[Extracted page text data]
************

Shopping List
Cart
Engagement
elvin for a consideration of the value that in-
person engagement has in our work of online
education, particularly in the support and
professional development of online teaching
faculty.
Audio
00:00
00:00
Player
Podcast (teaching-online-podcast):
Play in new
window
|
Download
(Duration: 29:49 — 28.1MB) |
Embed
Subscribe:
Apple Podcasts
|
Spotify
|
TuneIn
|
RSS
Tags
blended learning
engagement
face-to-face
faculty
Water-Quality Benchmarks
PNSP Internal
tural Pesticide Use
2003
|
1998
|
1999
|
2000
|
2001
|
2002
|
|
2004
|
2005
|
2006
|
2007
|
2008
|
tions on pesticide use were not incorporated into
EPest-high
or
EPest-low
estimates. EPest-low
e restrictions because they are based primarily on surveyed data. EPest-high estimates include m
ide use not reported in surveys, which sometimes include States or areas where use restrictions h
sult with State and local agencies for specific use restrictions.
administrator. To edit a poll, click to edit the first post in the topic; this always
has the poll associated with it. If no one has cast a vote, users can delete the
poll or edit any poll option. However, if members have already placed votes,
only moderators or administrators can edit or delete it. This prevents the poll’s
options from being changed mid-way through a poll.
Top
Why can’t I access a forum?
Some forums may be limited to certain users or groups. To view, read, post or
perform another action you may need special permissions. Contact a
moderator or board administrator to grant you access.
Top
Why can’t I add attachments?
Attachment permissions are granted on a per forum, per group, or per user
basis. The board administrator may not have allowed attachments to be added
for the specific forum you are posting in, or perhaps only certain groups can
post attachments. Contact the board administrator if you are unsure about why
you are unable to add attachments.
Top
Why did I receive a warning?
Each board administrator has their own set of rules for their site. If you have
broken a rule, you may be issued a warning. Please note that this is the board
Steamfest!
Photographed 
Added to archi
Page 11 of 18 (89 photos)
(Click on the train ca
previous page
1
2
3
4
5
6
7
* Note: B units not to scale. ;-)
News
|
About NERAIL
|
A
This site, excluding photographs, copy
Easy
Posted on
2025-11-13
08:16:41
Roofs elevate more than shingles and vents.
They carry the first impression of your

************

Problem description — Every line above from the line with "e restrictions because" to the line with "sult with State", inclusive, must be returned exactly; no other line belongs in the reply.

Exercise result —
e restrictions because they are based primarily on surveyed data. EPest-high estimates include m
ide use not reported in surveys, which sometimes include States or areas where use restrictions h
sult with State and local agencies for specific use restrictions.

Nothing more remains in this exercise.